I'm about to close on a hundred year old house that is a bit of a fixer upper. The home has lath board everywhere and it looks kinda bad and is cracking in a couple places. I would like to put dry wall in the home and I'm wondering if I should just dry wall right over it or if I should remove the lath first. Thanks in advance for your input


----------



## AGWhitehouse (Jul 1, 2011)

Remove the lath and plaster and apply the gyp right to the studs.


----------



## 1910NE (Sep 5, 2010)

I would personally remove the plaster. Lathe....probably. Keep in mind that the studs on those older homes are very likely smaller dimensionaly than the 2x4 that we think of today. In my old house (1910) all of the original studs under the lathe and plaster are 3" instead of 3 1/2. not a big deal so long as you take that into account when doing other projects.


----------



## bjbatlanta (Jul 16, 2008)

Tearing out the old will give you access to run new wiring, plumbing, HVAC if needed. I'd remove it if it were mine. If you decide to go over it, you can use 1/4"....


----------



## concretemasonry (Oct 10, 2006)

Do a little exploration to determine what the actual wall construction is.

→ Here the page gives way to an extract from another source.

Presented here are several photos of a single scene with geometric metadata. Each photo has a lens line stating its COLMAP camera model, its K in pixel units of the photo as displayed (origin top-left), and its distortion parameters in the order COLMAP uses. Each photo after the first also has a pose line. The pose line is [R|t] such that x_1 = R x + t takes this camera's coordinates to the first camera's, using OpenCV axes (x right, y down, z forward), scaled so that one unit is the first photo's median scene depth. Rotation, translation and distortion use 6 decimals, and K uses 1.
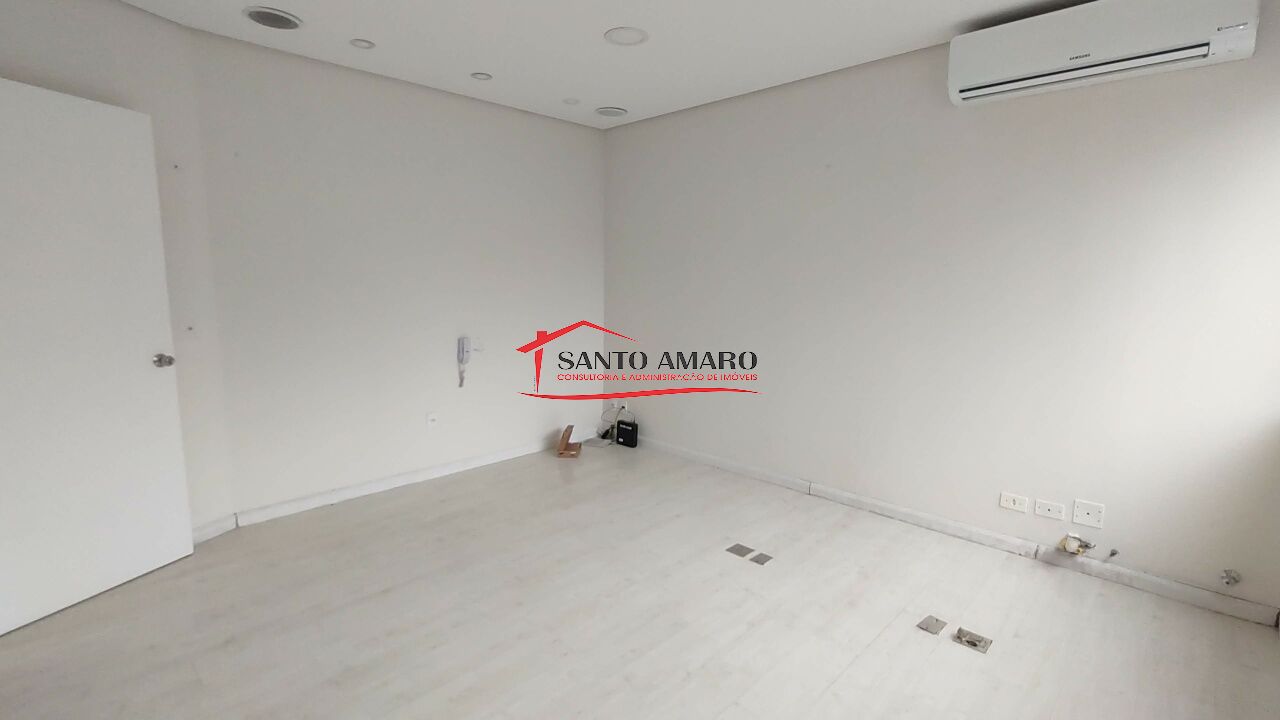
lens RADIAL K [[581.9, 0, 642.7], [0, 581.9, 358.7], [0, 0, 1]] dist [-0.002433, 0.000001]
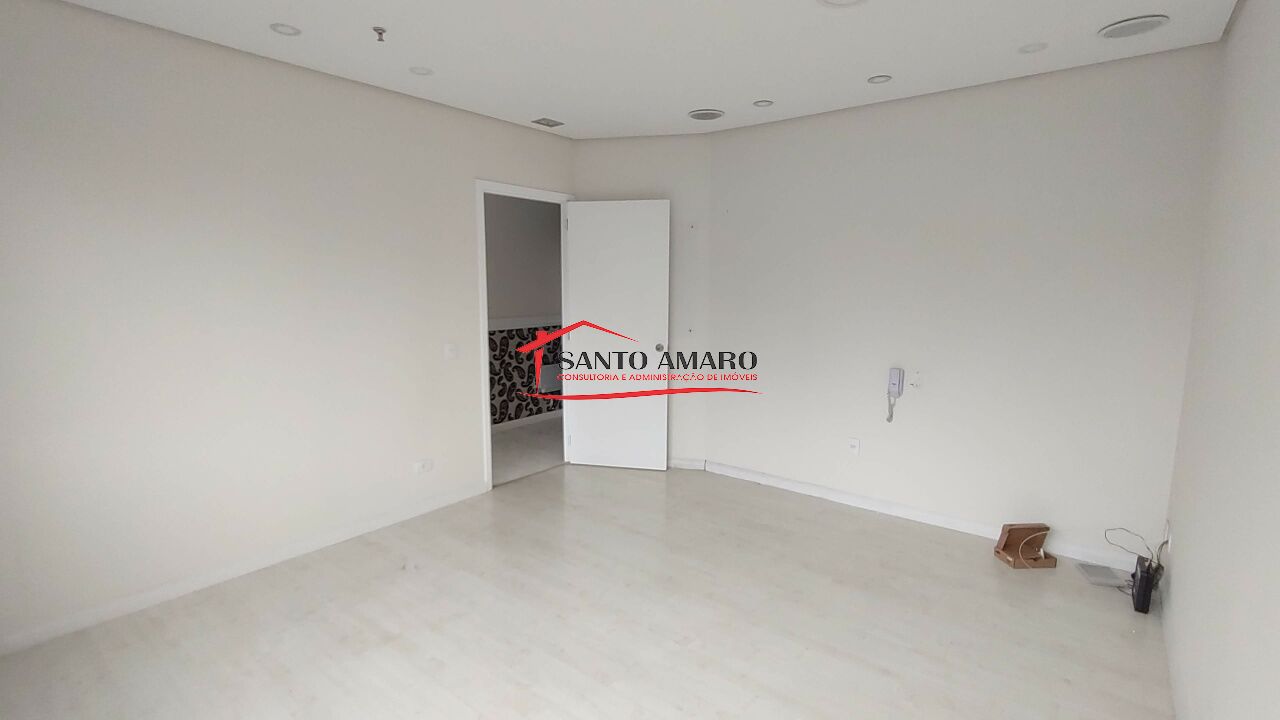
lens RADIAL K [[581.9, 0, 642.7], [0, 581.9, 358.7], [0, 0, 1]] dist [-0.002433, 0.000001]
pose [[0.093800, 0.120761, -0.988240, 0.620168], [-0.143257, 0.983924, 0.106636, -0.103593], [0.985230, 0.131570, 0.109592, 0.596238]]
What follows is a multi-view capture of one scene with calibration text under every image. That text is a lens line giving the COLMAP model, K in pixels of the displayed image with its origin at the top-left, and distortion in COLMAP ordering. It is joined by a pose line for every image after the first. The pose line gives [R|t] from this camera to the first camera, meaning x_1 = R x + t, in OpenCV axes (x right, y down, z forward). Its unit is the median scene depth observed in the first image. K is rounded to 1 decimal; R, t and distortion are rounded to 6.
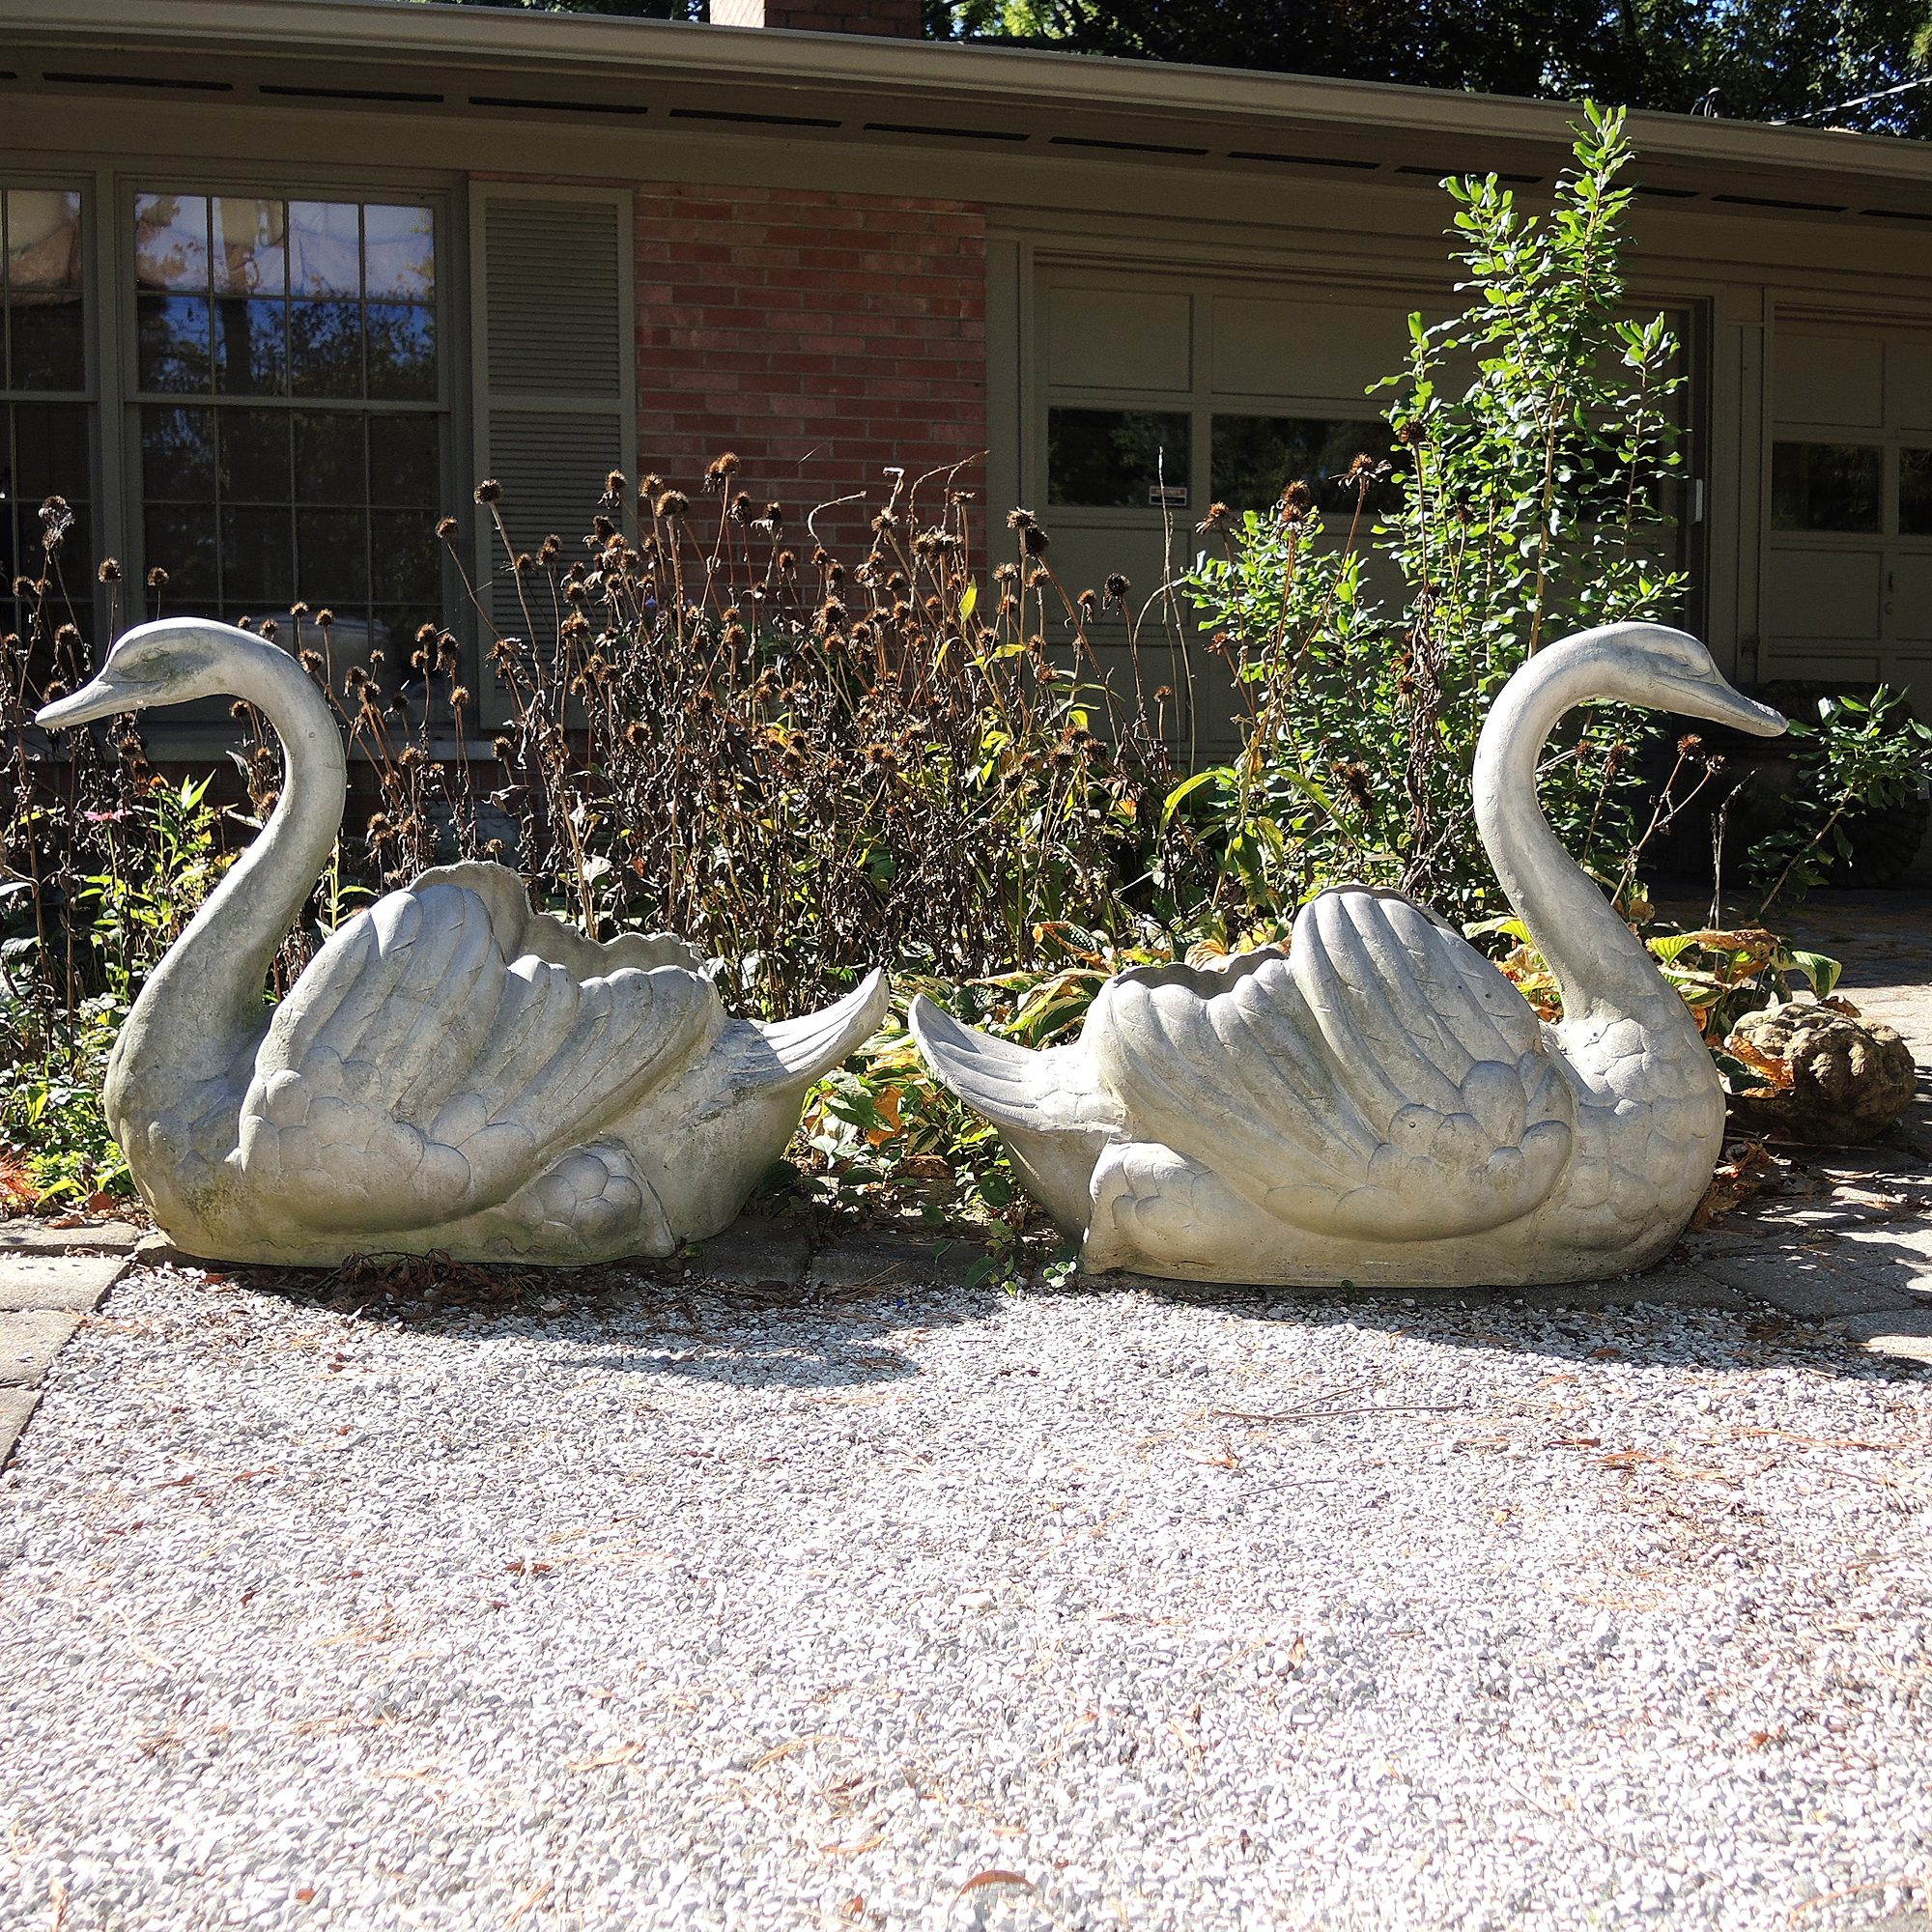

I bought a home that was built in 1917. The studs were full 2x4. Lath was applied. After that there was plaster. After that was a 1/16" thick "China coat" of very hard and very smooth finish.

When I saw what was there, any DIY patching would not be acceptable and a profession would be required. - It all depends on what you are dealing with. - I tried to buy the house back, but could not afford it now because of the value because it was restored properly.

Dick


----------



## chrisBC (Dec 28, 2010)

I would probably remove it all. Just keep in mind that this will change your wall thickness when you replace with drywall, so you may have to deal with this with your existing doors, among other things.


----------



## chrisn (Dec 23, 2007)

This is going to affect the value in you're home. If it were mine and it was at all possible to repair, I would fix it.


----------



## Maintenance 6 (Feb 26, 2008)

Depending on where and how it was constructed, some things you might encounter: Old plaster on wood lath is often pretty soft. It was put on with the idea that it squished through gaps in the lath and formed a hook down over the back of the lath to hold itself, forming a wall surface. Over the years those "hooks" break off and the plaster gets loose from the lath. There is no fixing that short of tearing out. The materials used were not like the plaster used later over rock lath or wire lath. Door jambs and window jambs were sized for the plaster thickness. If you drywall, they are going to need to be trimmed back, or you can shim the drywall out to match what was the surface of the old plaster. Having done this a buch of times, unless the house has some historical significance, I would get rid of the old plaster and lath. There is a good chance that the studs will be a full 2"x4" and not the 3-1/2x1-1/2 studs we use today. They are not likely to be straight either. Save some of the lath for shimming. If you gut down to the studs, you can rewire, and properly insulate. You'll have a much better job in the end.


----------



## Clutchcargo (Mar 31, 2007)

I'm currently doing this to my house now. 
Keep in mind when the walls are open, your imagination will run wild and scope creep will take over.


----------